If you identify around 20 people to contact, you need to have coffees with two or three of them a week, Lahey advises. Chat to them on the phone to get them interested, and think beyond your own city.
Lahey herself has a methodical approach to maintaining her contacts. If she is invited to a lunch or gathering, for instance, she will ask for a guest list beforehand so that she knows who she needs to talk to and can put some faces to the names.
“I have a terrible memory for names and you have to put those pieces together very quickly, otherwise you can make a fool of yourself.”
While Lahey is enthusiastic about LinkedIn, she adds that at the “top end of town”, connections have to be made face-to-face.
THE SEARCH FOR THE GOLDEN CONTACT
When executives come through the doors of outplacement firm Directioneering for the very first time, their most important mission is to connect with someone who can help them get their next job, says the business’s founder Nick Plummer. And, more often than not, the person they most want to meet is David Gonski.
Gonski, a well-known philanthropist and businessman, is also known as the “chairman of everything” because of his many corporate appointments.
Plummer says great networkers like Gonski have a desire to know people, communicate with people, and help people.

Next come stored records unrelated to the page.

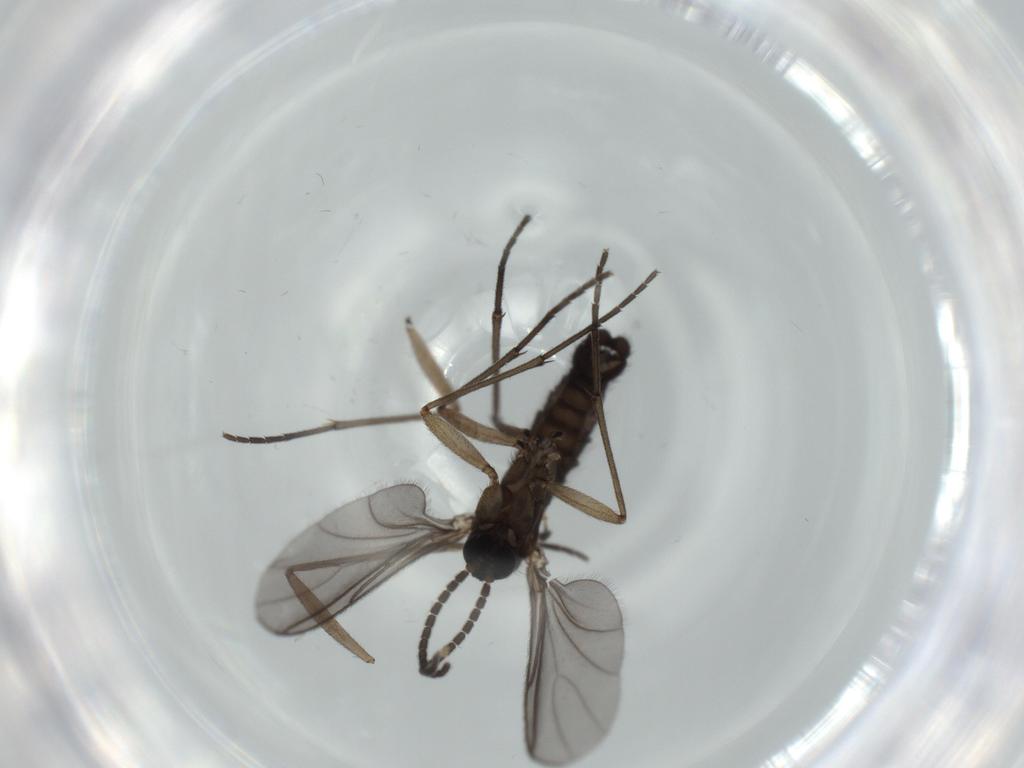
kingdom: Animalia
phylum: Arthropoda
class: Insecta
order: Diptera
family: Sciaridae
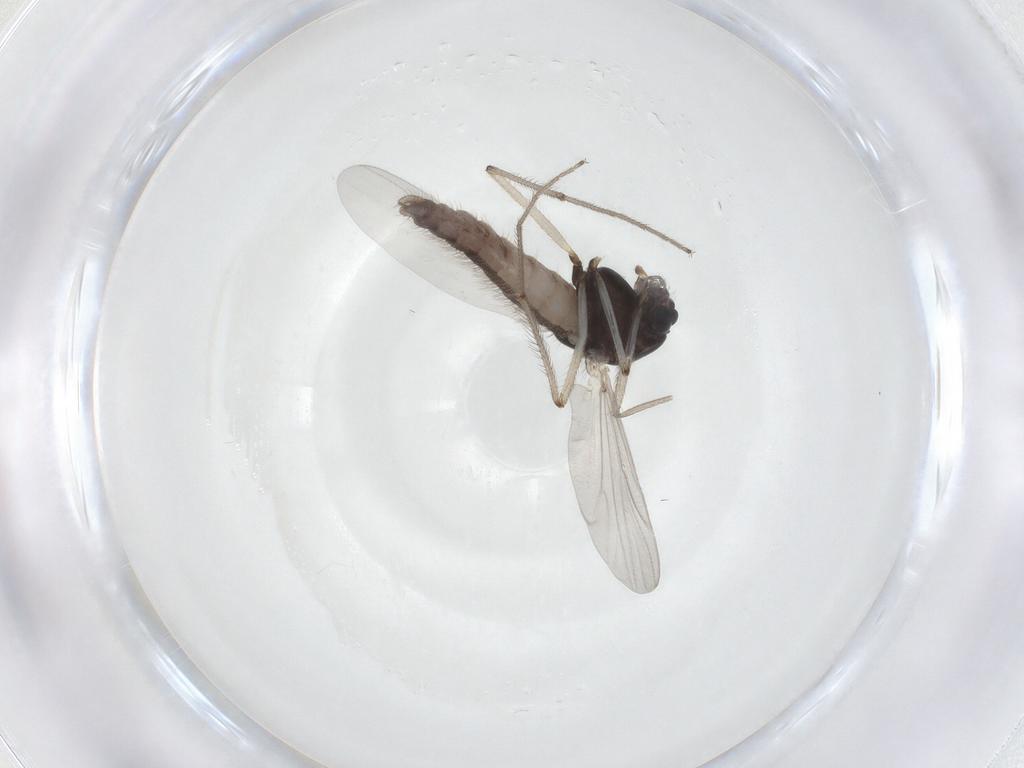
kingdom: Animalia
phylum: Arthropoda
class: Insecta
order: Diptera
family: Chironomidae
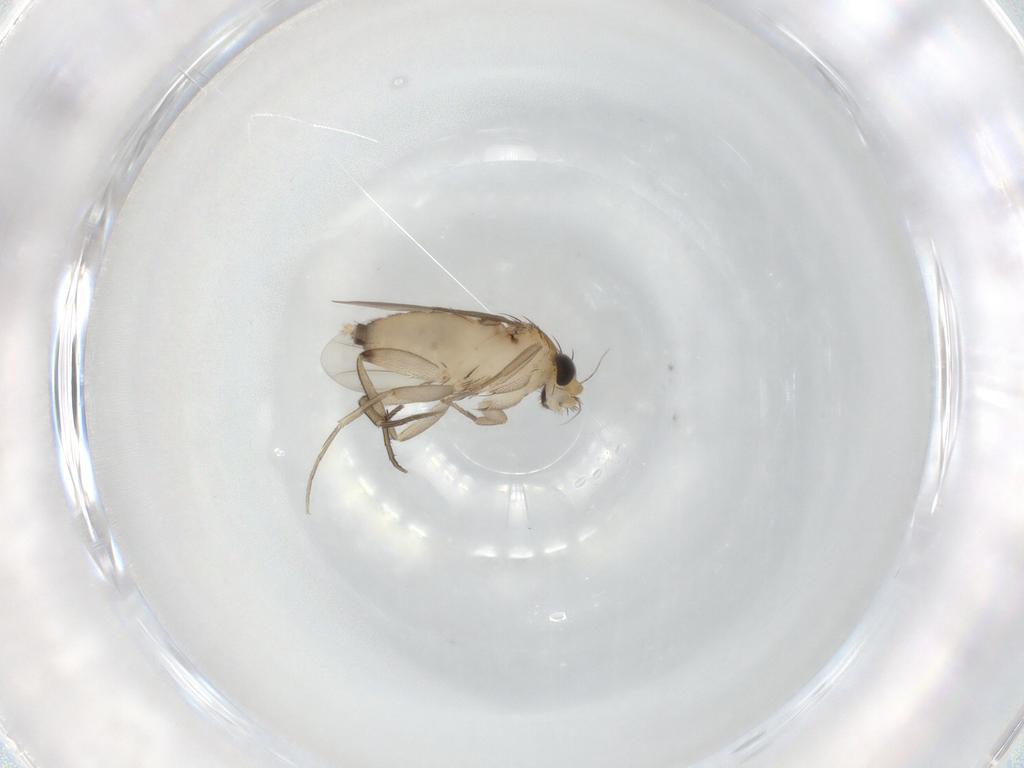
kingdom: Animalia
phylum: Arthropoda
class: Insecta
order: Diptera
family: Phoridae
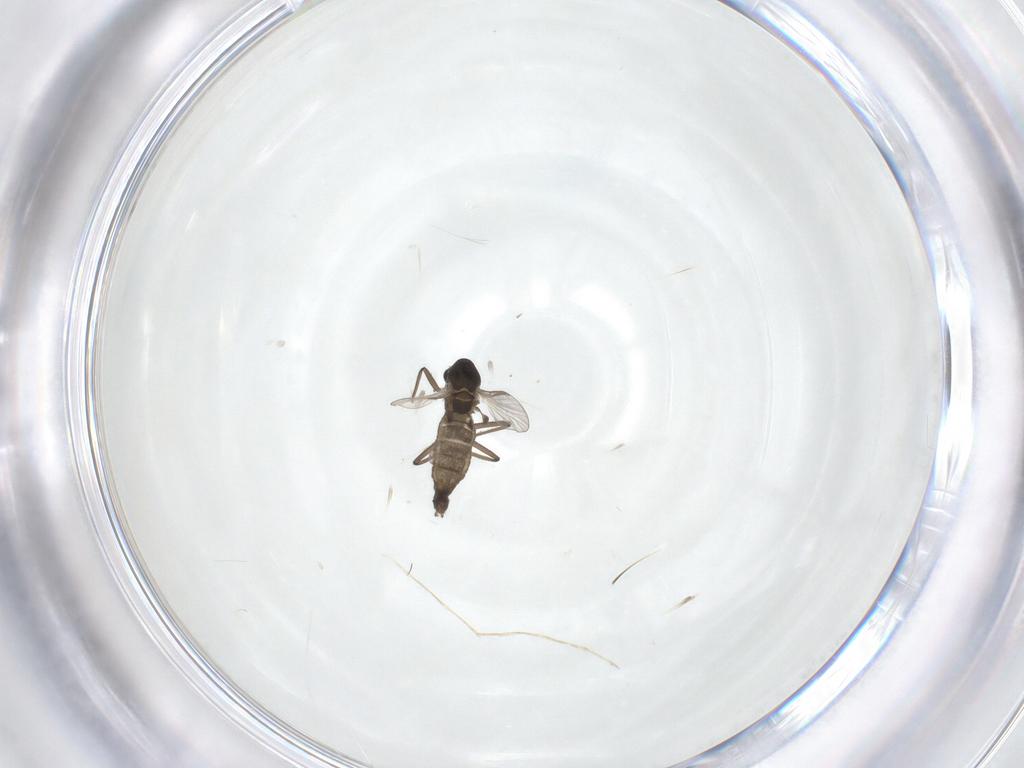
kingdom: Animalia
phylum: Arthropoda
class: Insecta
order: Diptera
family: Chironomidae
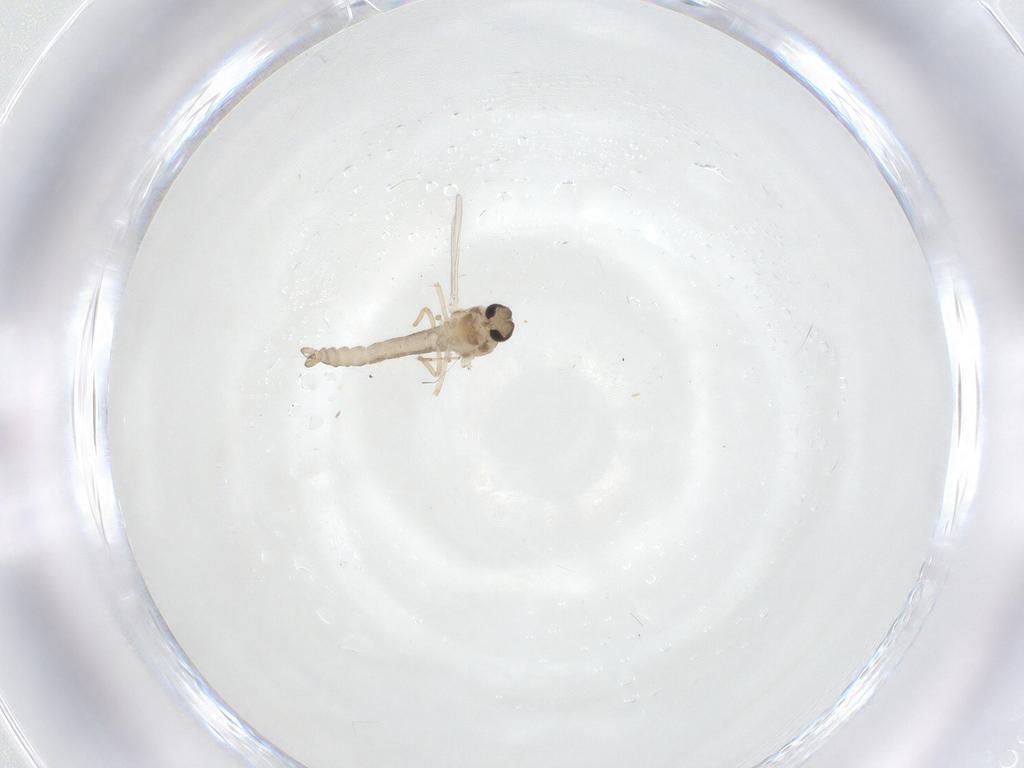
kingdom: Animalia
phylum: Arthropoda
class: Insecta
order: Diptera
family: Ceratopogonidae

“And if you have a power base to operate from, that enables you to do those things better as well, which is probably why Gonski is so good at it,” he says. “Time with him is looked upon as gold because he knows everybody and he can gain anything.”
“A lot of managing directors are super networkers and they probably spend more time with their network than they do with their families…”
Directioneering helps executives transition to new roles, often after they have lost their last job. But Plummer says 58 per cent of them find new employment through their own network of contacts.
“Those people who come through here and they don’t have a network, and they have no clue how to network, they are with us for so much longer,” he says.
A wide network on social media can provide opportunities, but it is not always the same thing as being well connected.
Says Plummer: “The great thing about LinkedIn is you can get into any organisation you want. However, you don’t see Gonski very much on LinkedIn. I can’t see him spending very much time on Facebook – but many people do.
“A lot of managing directors are super networkers and they probably spend more time with their network than they do with their families and so opportunities are put in front of them much more often.”